Semantic Membership Inference Attack against Large Language Models
Hamid Mozaffari, Virendra J. Marathe
TL;DR
This work tackles privacy risks from memorization in large language models by introducing SMIA, a semantic Membership Inference Attack. SMIA leverages semantic perturbations of inputs and a learned binary attacker to detect whether a data point was part of a model's training data, outperforming prior MIAs on Pythia and GPT-Neo across verbatim and modified settings. The approach combines neighbor generation via a masking model, semantic embeddings, and loss-based signals to capture semantic memorization, achieving notable gains in AUC-ROC and robust performance when inputs are semantically altered.

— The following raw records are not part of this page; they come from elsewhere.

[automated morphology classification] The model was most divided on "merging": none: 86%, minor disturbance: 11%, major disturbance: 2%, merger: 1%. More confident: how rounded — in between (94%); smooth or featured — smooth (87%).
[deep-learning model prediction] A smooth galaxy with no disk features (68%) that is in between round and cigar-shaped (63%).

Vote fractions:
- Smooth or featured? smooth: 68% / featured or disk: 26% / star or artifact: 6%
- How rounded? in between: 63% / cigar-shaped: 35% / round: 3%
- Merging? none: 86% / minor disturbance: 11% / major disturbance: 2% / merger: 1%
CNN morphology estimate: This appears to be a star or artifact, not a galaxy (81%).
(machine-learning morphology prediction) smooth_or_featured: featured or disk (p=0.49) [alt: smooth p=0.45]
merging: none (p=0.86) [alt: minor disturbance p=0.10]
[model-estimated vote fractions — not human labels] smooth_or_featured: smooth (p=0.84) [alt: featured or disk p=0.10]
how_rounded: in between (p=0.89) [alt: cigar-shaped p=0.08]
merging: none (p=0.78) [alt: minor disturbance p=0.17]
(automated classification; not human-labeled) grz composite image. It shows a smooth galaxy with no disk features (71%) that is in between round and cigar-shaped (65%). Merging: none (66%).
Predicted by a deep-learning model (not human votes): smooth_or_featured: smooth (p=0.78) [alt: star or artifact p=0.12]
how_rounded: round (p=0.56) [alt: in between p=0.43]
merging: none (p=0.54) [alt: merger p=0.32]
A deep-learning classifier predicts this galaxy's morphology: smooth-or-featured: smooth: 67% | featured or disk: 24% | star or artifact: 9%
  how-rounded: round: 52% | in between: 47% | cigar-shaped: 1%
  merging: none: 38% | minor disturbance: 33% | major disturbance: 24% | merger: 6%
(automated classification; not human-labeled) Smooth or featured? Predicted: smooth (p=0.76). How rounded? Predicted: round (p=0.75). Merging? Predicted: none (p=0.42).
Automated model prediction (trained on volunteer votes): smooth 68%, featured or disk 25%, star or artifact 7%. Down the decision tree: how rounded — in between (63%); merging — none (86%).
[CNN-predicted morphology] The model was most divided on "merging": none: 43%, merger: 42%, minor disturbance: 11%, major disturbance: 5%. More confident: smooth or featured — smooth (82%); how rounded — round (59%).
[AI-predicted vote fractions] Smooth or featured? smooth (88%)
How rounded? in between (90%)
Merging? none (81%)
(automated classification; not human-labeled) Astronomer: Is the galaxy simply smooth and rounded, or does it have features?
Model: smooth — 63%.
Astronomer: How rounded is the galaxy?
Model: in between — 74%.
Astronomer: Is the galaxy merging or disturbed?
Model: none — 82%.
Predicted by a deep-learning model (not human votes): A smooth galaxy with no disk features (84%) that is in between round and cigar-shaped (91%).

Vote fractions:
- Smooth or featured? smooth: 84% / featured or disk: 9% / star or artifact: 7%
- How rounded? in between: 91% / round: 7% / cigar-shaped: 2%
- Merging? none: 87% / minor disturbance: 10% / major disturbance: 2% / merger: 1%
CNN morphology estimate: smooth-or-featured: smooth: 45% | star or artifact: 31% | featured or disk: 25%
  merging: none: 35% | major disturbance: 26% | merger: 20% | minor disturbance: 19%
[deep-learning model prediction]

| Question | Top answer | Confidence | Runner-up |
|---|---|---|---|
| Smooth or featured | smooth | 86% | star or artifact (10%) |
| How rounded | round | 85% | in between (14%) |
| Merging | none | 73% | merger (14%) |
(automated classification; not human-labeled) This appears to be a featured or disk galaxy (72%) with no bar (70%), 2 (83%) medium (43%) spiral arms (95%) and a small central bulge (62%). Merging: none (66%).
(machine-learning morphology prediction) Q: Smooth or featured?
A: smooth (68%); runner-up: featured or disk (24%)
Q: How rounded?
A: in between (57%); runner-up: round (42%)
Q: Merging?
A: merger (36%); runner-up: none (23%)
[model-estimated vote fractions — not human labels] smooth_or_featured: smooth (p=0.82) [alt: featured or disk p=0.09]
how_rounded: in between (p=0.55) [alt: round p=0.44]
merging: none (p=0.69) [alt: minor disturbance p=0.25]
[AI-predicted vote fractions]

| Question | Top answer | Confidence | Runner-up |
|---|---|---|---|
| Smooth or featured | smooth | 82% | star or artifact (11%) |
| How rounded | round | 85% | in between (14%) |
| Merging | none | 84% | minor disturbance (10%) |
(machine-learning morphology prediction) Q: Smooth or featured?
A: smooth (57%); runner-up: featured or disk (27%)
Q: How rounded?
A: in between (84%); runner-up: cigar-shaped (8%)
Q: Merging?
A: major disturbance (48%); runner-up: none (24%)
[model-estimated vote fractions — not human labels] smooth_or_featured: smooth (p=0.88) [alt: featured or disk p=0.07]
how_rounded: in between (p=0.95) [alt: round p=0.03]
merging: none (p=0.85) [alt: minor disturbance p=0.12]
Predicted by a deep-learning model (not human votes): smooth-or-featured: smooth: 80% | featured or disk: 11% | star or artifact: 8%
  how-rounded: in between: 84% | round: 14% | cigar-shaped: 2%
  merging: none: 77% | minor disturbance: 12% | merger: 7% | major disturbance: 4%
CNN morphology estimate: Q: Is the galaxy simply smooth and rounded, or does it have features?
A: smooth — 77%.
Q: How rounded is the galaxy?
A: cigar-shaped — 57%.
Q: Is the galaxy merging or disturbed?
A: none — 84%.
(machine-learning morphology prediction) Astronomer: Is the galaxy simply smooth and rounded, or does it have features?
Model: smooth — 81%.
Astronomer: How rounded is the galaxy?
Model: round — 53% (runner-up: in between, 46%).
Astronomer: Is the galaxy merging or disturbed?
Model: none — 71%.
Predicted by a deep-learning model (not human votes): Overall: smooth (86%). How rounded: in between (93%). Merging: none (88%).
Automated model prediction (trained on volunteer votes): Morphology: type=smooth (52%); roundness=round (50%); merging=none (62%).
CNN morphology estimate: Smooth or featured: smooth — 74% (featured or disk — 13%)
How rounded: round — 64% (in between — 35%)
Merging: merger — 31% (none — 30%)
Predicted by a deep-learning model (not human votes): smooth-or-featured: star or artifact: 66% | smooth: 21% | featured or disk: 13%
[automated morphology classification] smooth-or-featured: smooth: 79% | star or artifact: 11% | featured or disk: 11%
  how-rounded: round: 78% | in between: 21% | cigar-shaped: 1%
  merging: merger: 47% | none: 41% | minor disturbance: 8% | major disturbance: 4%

The findings have practical implications for privacy auditing, unlearning, and understanding the limits of data redaction in LLM training.
Abstract
Membership Inference Attacks (MIAs) determine whether a specific data point was included in the training set of a target model. In this paper, we introduce the Semantic Membership Inference Attack (SMIA), a novel approach that enhances MIA performance by leveraging the semantic content of inputs and their perturbations. SMIA trains a neural network to analyze the target model's behavior on perturbed inputs, effectively capturing variations in output probability distributions between members and non-members. We conduct comprehensive evaluations on the Pythia and GPT-Neo model families using the Wikipedia dataset. Our results show that SMIA significantly outperforms existing MIAs; for instance, SMIA achieves an AUC-ROC of 67.39% on Pythia-12B, compared to 58.90% by the second-best attack.